Wonderful!  As mentioned, #1 is a bit awkward looking, and on #2 I might burn in the face/hair area just a tad - that definitely belongs in a magazine advertising something.  #3 is almost eerie; excellent!


----------



## fiveoboy01 (Jun 5, 2010)

#3 is excellent.  While technically fine, I don't care much for the composition of the first two.


----------



## KmH (Jun 5, 2010)

Nice light in all. #3 is a keeper.


----------



## smackitsakic (Jun 5, 2010)

Is the Eric Dossantos . com website yours?  If so, which I assume it is, that is a WICKED looking website.  I love it.

How the heck do I get myself one of those?


----------



## shortpballer (Jun 5, 2010)

smackitsakic said:


> Is the Eric Dossantos . com website yours?  If so, which I assume it is, that is a WICKED looking website.  I love it.
> 
> How the heck do I get myself one of those?
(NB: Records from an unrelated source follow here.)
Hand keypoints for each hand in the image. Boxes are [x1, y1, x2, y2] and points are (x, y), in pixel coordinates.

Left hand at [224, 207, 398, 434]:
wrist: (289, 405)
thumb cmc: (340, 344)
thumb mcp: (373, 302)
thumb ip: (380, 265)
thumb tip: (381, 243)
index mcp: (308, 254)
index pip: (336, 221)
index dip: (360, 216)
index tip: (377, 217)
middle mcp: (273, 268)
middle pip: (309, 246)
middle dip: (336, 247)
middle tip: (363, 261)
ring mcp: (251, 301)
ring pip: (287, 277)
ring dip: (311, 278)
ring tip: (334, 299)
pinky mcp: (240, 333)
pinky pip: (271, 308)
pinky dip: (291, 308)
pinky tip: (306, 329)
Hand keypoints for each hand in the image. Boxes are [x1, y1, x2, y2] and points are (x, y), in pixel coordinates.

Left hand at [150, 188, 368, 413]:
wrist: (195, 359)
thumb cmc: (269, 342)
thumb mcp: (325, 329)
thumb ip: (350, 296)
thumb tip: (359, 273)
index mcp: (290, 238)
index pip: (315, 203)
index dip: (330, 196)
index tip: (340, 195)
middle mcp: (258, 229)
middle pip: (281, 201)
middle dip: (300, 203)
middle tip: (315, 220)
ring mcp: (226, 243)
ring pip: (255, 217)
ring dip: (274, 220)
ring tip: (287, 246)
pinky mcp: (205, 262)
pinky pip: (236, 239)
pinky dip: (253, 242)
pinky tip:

Of course the website is mine


----------



## tirediron (Jun 5, 2010)

shortpballer said:


> smackitsakic said:
> 
> 
> > Is the Eric Dossantos . com website yours? If so, which I assume it is, that is a WICKED looking website. I love it.
> ...


 
Some great images, but wayyyyyyyyyyy too much Flash for my taste.


----------



## smackitsakic (Jun 5, 2010)

shortpballer said:


> smackitsakic said:
> 
> 
> > Is the Eric Dossantos . com website yours? If so, which I assume it is, that is a WICKED looking website. I love it.
> ...


 
Was it professionally built, or did you do that yourself?


----------



## abc123_4 (Jun 5, 2010)

i like first one 
it's really nice


----------



## mommy22 (Jun 5, 2010)

I like them all but #3 is the best IMO. How_ do_ you do the low light thing? I have tried and tried but can't get it right. Are you using studio type lighting?


----------



## katy625 (Jun 5, 2010)

They r all keepers! awesome job!


----------



## Ryan L (Jun 5, 2010)

That web site is really nice, I too would love to know who designed it. Yes the pictures are beautiful as well.


----------



## Kerplunq (Jun 5, 2010)

I'm going to agree with everyone here!  #3 is a GREAT pic!  

Keep up hte good work


----------